We talk about ranges in terms of 10yr Treasuries most frequently because they're the best benchmark we have (by far) for the broader ebbs and flows in domestic interest rates. With that in mind, the 2.3's are a historically important inflection point in the long term range. Here's why:
Basically, 10yr yields have only crossed this line once since 2010. The only other time in modern economic history was at the end of 2008 at the apex of the initial bond rally of the financial crisis. Crossing such an inflection point would be significant, and it's significant that it hasn't happened yet.
Markets are aware of that significance and there's always some measure of concern that any strong selling pressure beginning in the 2.3's could be "the big one" in terms of bounces. Markets are also aware that European QE potential and general economic/inflation weakness may well continue to act like a wet blanket on domestic yields.

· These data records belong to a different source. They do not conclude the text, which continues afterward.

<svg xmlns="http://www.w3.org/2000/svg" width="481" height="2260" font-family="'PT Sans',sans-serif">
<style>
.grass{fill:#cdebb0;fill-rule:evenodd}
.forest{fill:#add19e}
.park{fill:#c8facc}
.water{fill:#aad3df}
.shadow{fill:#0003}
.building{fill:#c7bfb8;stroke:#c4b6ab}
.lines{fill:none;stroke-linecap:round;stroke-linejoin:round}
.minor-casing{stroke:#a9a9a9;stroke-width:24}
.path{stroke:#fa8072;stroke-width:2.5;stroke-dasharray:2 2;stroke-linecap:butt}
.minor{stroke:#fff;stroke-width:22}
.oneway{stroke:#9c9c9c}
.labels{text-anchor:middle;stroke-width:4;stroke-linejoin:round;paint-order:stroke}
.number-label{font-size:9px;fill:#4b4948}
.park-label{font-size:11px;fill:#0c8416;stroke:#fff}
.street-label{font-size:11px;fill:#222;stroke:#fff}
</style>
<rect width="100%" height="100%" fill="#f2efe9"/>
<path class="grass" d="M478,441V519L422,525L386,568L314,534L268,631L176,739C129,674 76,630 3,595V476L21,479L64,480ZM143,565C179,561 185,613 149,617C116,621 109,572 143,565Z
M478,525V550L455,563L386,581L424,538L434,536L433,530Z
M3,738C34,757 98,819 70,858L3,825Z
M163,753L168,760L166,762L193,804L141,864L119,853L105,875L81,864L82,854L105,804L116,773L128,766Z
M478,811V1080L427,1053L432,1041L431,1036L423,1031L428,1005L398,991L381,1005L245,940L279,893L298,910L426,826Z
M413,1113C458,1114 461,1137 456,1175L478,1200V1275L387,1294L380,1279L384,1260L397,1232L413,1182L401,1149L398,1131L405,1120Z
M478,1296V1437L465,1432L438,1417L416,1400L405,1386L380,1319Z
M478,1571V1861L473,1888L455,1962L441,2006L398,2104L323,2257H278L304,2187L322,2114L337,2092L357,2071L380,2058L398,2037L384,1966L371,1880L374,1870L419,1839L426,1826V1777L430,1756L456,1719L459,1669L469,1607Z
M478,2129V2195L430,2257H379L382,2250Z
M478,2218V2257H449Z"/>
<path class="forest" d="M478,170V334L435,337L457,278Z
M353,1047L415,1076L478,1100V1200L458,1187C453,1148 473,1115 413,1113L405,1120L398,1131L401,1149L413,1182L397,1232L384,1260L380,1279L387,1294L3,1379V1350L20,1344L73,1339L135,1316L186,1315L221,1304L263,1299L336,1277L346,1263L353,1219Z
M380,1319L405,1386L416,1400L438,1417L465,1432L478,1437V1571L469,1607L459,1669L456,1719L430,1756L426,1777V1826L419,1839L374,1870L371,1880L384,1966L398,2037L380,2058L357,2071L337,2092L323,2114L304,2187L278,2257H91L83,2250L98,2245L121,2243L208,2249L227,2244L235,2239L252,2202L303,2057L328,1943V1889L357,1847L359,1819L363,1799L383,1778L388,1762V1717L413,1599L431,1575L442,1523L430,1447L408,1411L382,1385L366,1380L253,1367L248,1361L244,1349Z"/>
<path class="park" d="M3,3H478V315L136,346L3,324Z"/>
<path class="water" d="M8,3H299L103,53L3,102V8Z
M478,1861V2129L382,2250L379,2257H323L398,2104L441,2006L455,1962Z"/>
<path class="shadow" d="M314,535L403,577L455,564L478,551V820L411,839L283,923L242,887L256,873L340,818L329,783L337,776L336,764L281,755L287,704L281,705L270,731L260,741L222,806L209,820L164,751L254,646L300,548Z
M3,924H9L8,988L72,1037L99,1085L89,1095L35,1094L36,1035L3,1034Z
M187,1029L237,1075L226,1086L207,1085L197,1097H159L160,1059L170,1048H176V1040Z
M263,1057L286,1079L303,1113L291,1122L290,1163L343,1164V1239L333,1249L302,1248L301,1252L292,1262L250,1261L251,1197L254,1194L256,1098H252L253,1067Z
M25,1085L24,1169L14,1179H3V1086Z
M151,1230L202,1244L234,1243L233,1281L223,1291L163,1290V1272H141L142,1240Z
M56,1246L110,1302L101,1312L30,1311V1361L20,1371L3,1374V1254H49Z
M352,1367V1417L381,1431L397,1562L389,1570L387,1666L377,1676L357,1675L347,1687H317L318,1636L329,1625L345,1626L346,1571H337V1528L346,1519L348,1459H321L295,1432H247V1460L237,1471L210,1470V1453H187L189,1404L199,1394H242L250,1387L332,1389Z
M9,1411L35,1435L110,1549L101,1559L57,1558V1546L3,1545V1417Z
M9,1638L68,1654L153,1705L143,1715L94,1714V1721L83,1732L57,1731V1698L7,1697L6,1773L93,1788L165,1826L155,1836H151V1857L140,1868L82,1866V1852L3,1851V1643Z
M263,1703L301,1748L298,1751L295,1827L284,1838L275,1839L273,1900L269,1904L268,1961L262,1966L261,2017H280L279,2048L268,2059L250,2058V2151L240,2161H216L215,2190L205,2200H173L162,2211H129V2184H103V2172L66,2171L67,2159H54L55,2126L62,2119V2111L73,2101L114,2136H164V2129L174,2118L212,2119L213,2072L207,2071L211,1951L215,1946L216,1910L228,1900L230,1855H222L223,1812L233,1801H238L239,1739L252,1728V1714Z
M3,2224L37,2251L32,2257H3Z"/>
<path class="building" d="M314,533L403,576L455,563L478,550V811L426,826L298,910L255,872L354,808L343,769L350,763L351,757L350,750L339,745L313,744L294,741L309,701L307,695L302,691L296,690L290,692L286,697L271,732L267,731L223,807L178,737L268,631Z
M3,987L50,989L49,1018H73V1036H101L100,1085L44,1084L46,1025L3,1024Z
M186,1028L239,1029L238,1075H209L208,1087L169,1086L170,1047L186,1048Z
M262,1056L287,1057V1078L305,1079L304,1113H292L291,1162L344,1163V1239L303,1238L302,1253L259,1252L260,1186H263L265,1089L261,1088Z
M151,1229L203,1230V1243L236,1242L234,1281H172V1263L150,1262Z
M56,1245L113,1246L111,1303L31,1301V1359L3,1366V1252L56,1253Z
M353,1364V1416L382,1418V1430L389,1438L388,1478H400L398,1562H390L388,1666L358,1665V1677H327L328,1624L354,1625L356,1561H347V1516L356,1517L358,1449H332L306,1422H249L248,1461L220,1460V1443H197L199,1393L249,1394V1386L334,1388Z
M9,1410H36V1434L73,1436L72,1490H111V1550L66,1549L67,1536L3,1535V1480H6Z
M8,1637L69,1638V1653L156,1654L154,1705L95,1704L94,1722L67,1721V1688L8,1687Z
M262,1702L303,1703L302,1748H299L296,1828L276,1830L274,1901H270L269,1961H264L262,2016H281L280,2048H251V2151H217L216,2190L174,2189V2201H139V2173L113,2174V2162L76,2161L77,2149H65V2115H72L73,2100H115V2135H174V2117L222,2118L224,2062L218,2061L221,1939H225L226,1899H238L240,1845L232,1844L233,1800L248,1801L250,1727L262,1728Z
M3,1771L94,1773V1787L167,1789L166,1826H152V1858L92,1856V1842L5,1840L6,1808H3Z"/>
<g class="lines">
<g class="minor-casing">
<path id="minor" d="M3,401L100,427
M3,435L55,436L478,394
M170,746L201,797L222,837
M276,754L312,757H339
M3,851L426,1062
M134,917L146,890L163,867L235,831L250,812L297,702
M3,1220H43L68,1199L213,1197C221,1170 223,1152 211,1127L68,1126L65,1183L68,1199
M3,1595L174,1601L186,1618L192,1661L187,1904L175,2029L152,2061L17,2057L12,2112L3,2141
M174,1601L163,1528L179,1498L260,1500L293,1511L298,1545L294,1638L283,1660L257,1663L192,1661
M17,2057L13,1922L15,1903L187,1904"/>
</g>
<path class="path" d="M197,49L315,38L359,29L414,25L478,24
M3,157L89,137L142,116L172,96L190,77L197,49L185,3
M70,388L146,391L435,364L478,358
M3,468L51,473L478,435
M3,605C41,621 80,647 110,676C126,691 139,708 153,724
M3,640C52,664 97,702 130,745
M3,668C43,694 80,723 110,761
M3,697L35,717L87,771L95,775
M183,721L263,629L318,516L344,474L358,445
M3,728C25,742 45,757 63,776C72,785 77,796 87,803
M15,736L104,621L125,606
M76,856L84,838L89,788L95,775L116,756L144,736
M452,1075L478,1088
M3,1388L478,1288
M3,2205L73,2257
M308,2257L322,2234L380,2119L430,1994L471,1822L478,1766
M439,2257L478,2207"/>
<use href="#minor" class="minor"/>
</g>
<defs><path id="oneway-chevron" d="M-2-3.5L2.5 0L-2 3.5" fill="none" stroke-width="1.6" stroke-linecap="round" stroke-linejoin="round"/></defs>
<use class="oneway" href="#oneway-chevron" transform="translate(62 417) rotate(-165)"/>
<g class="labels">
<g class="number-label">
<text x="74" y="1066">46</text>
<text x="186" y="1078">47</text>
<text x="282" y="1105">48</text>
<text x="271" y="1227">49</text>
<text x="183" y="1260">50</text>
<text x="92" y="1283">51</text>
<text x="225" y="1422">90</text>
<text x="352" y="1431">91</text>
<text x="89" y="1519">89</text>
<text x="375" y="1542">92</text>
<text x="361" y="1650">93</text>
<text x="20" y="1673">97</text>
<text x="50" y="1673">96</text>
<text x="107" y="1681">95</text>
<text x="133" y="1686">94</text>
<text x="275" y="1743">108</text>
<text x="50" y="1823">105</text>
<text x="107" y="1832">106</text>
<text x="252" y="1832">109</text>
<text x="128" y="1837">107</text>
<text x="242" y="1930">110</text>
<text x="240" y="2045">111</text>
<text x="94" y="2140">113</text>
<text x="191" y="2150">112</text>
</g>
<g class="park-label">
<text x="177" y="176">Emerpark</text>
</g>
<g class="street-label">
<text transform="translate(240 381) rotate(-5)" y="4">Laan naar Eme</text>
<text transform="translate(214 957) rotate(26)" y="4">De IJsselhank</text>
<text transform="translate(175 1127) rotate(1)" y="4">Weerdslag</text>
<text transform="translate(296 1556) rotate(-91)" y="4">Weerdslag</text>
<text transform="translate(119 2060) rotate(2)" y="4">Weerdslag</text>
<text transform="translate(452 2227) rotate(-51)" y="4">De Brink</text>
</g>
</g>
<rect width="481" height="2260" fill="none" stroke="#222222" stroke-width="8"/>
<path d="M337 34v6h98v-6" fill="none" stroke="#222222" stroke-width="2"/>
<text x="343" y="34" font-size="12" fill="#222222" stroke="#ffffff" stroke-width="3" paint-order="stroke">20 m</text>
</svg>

To that end, we get another piece of information (probably) about EU QE prospects on Thursday with the ECB Announcement and Draghi Press Conference. So if we're waiting until then for the start of the week's big events, why would today matter?
It all goes back to that "place in the range" combined with the strong move higher in yields yesterday. It's not uncommon to see a substantial "lead-off" ahead of important market events, and if the fates conspire against us, today could be one of those days. If we want to be more empirical about it, we can simply look at the recent downtrend in yields and watch for any meaningful break of the upper range. No break, no worries.